DNA samples from leaves were sent to the Institute for Genomic Diversity, Cornell University, Ithaca, NY, USA, for genotyping with repetitive sequences (rAmpSeq). A distortion segregation analysis was performed to a total of 5465 dominant markers coded as 0 (absence) and 1 (presence) from where a total of 61 markers were discarded at a 5% FDR. The remaining markers were filtered by minor allele frequency (MAF<0.05), leading 4612 filtered markers that were used for analyses.
The adjusted means of GY, AD and PH were obtained using mixed-effects models fitted separately for each trait-environmental-condition-year combination. The Best Linear Unbiased Estimates (BLUE) of genotypes for the optimal experiments were estimated within year across the two locations by fitting models including Genotype, Location, Replicate, Block, and Genotype-by-Location interaction. Likewise, within each year, the BLUE for each trait for the single-location drought experiment was obtained through a linear model including Genotype, Replicate, and Block only.

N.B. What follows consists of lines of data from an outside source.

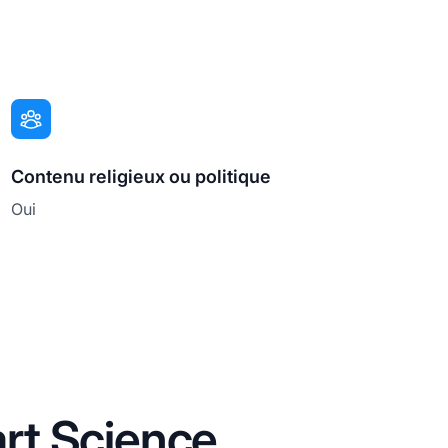
Contenu religieux ou politique
Oui
rt Science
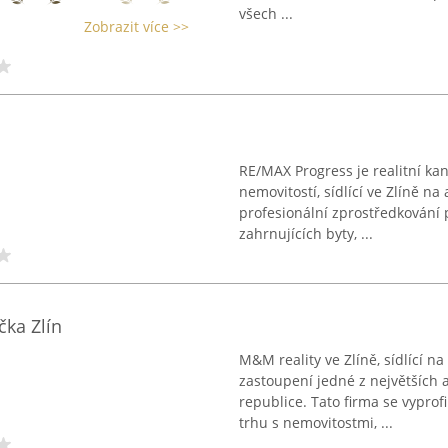
všech ...
Zobrazit více >>
RE/MAX Progress je realitní ka
nemovitostí, sídlící ve Zlíně na
profesionální zprostředkování
zahrnujících byty, ...
čka Zlín
M&M reality ve Zlíně, sídlící 
zastoupení jedné z největších 
republice. Tato firma se vyprof
trhu s nemovitostmi, ...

A total of ? = 3527 lines containing marker information and phenotypic information remained after quality control. The final number of lines in 2017, 2018, 2019, and 2020 are n = 901, n = 1418, n = 722, and n = 486, respectively.
Data from the 2017 and 2018 cycles have been previously described and analyzed by Beyene et al. (2019) and Atanda et al. (2020).
Data contains phenotypic observations on 3528 genotypes from which 901, 1419, 722, and 486 are from 2017, 2018, 2019, and 2020, respectively.
Missing values: In 2018, genotype with GID '973680' was not observed in Optimal experiments and genotype '976304' was not observed in Drought experiments. Genotype '1132699' from 2019 was not recorded in Drought experiments.
Phenotypic data: File 'Pheno_data.csv' is a matrix containing the adjusted means for all the 3528 genotypes (in rows) for each trait-environmental-condition combination (in columns). Column 'GID' contains the Genotype ID and column 'Year' contains the cycle to which each genotype belongs to.
Genotypic data: File 'Geno_data.csv' contains, for each genotype (in rows), presence-absence marker information on 4612 markers (in columns). Column 'GID' contains the Genotype ID and matches GID column in 'Pheno_data.csv' file.